All of the data below should be printed again word for word, pictures excluded.
[Dataset — start]
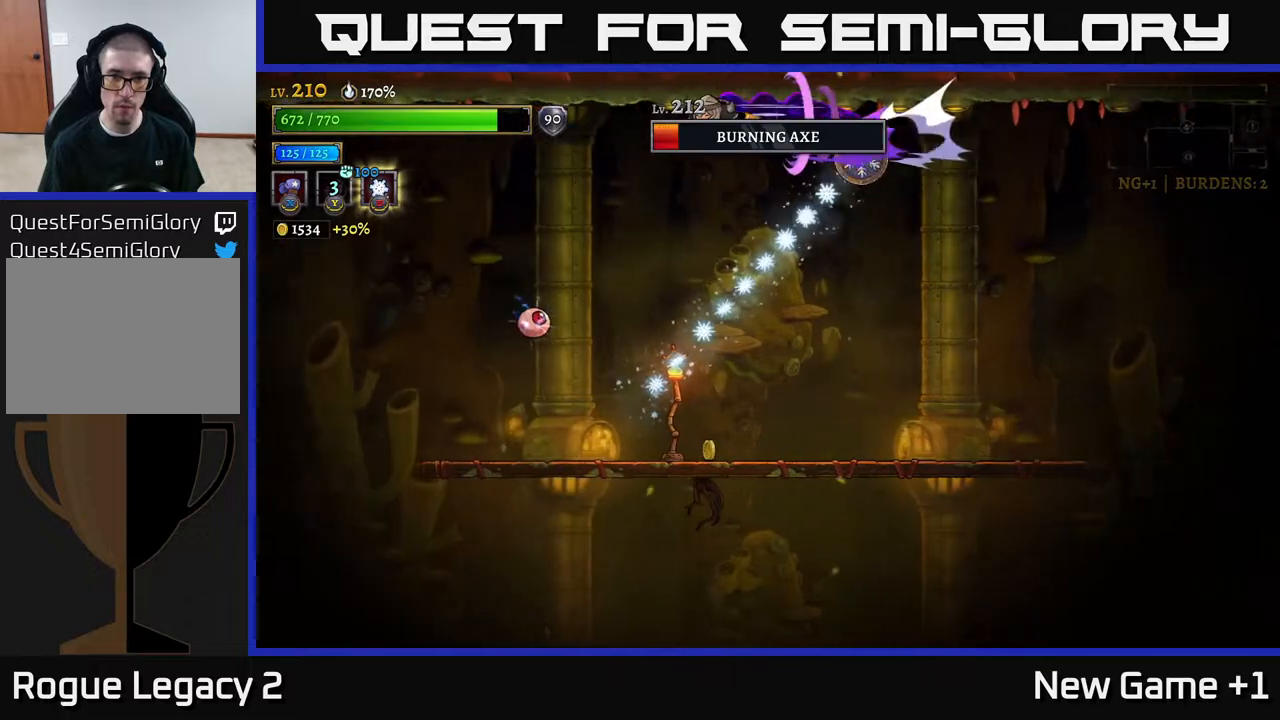
Gameplay with a controller (Xbox layout); each line is a JSON object with the inputs held at the frame after it. "events" lists button and stick changes between this image and that frame as [ms after this image, input, new state], when the widget could be followed in between.
{"buttons": [], "left_stick": "left", "right_stick": "center", "events": [[183, "left_stick", "left"], [217, "L2", "up"]]}
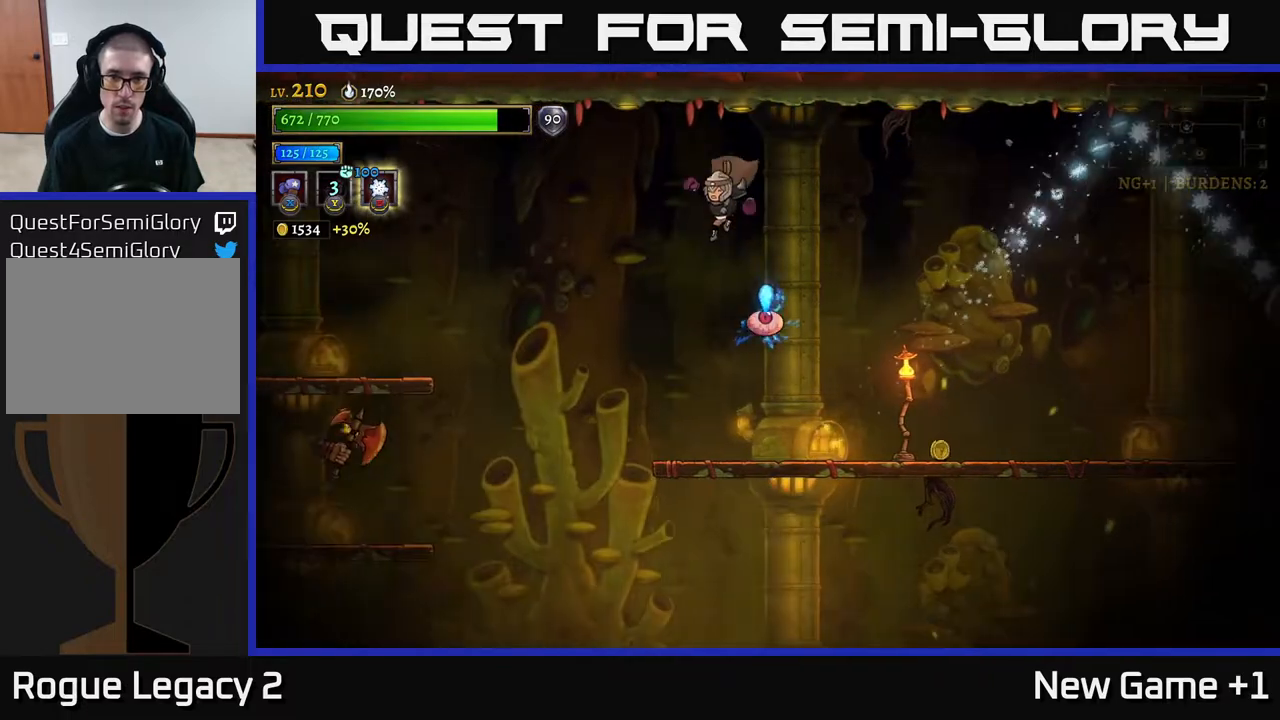
{"buttons": ["X"], "left_stick": "center", "right_stick": "center", "events": [[200, "X", "down"], [233, "left_stick", "center"]]}
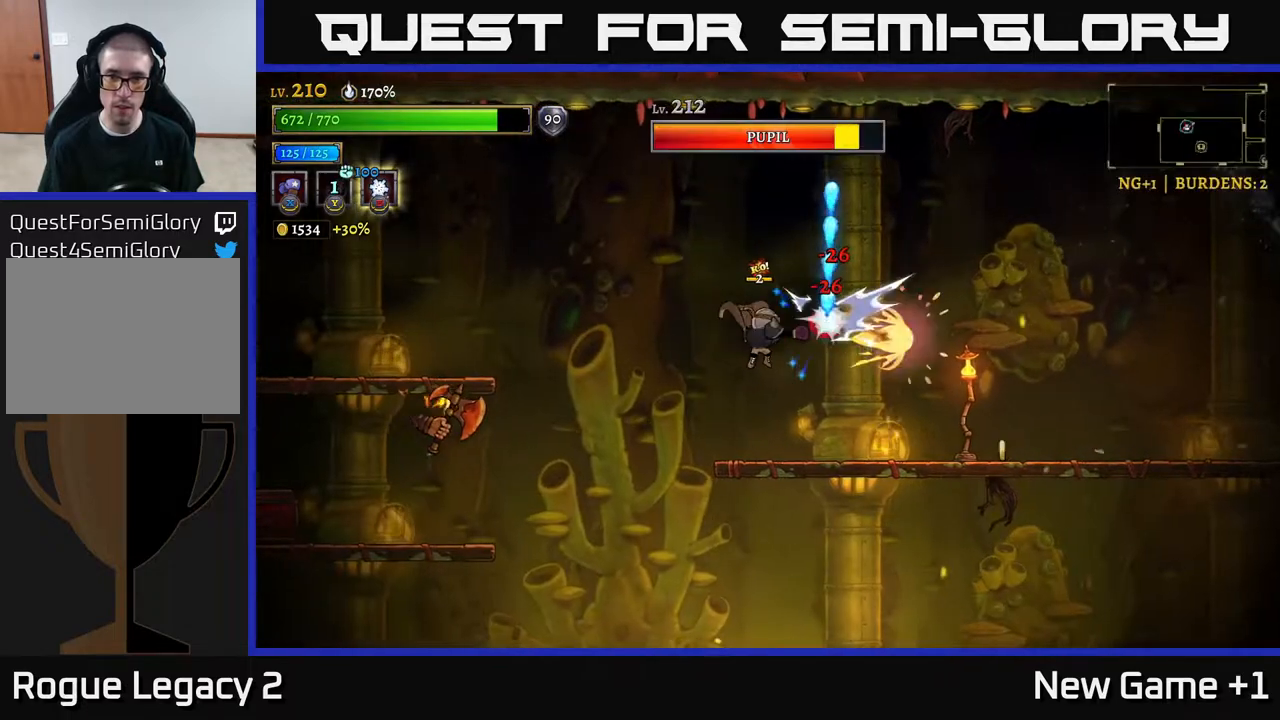
{"buttons": ["X"], "left_stick": "center", "right_stick": "center", "events": []}
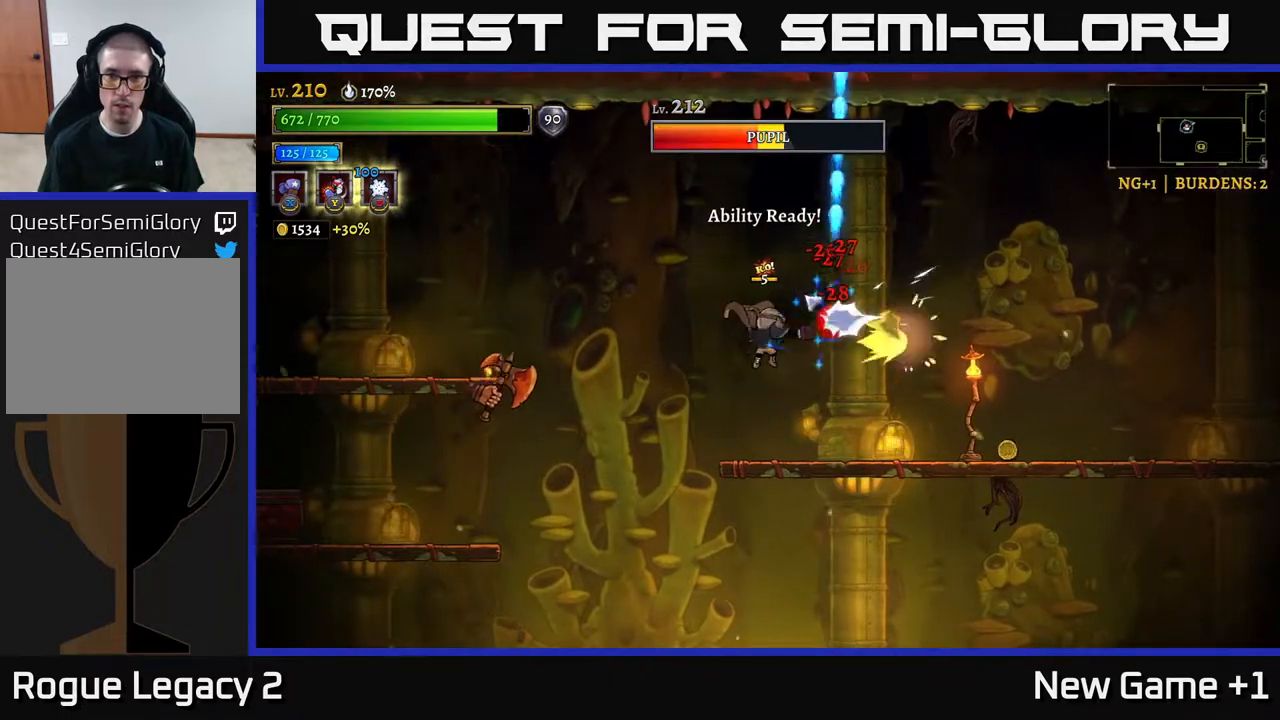
{"buttons": ["X"], "left_stick": "center", "right_stick": "center", "events": []}
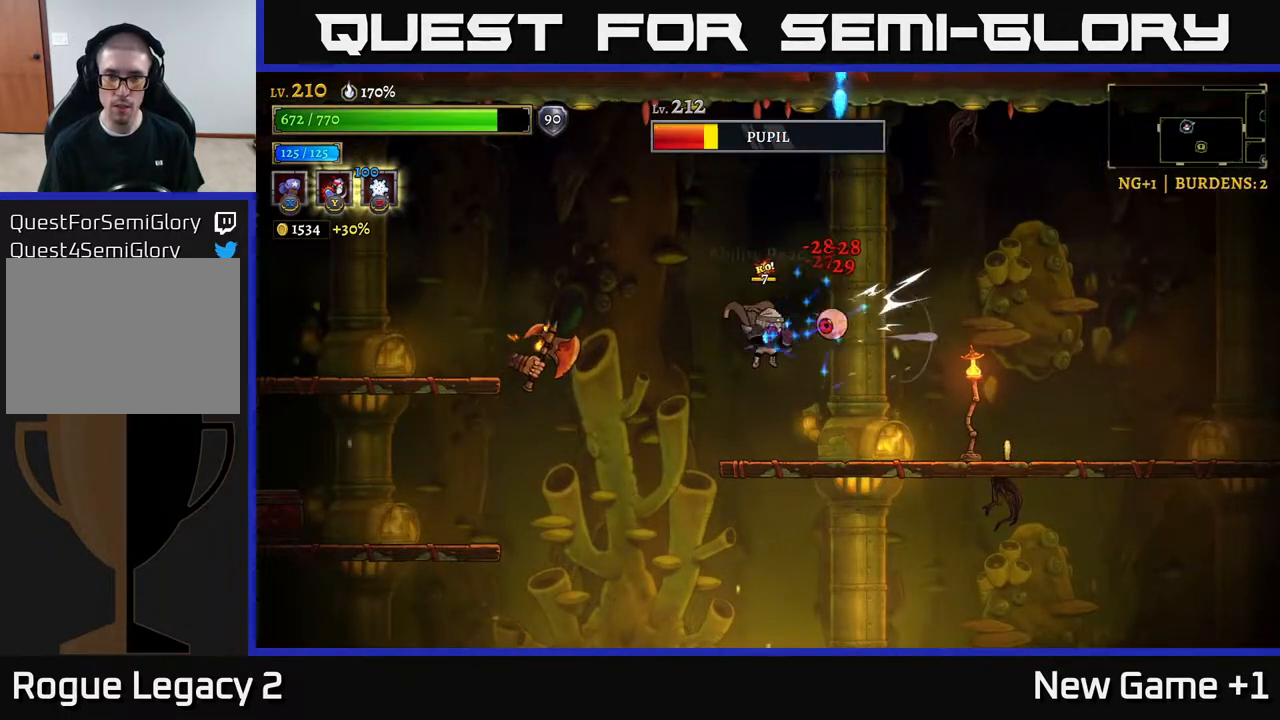
{"buttons": ["X"], "left_stick": "left", "right_stick": "center", "events": [[467, "left_stick", "left"]]}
[Dataset — finish]
▸ Answer space
Gameplay with a controller (Xbox layout); each line is a JSON object with the inputs held at the frame after it. "events" lists button and stick changes between this image and that frame as [ms after this image, input, new state], when the widget could be followed in between.
{"buttons": [], "left_stick": "left", "right_stick": "center", "events": [[183, "left_stick", "left"], [217, "L2", "up"]]}
{"buttons": ["X"], "left_stick": "center", "right_stick": "center", "events": [[200, "X", "down"], [233, "left_stick", "center"]]}
{"buttons": ["X"], "left_stick": "center", "right_stick": "center", "events": []}
{"buttons": ["X"], "left_stick": "center", "right_stick": "center", "events": []}
{"buttons": ["X"], "left_stick": "left", "right_stick": "center", "events": [[467, "left_stick", "left"]]}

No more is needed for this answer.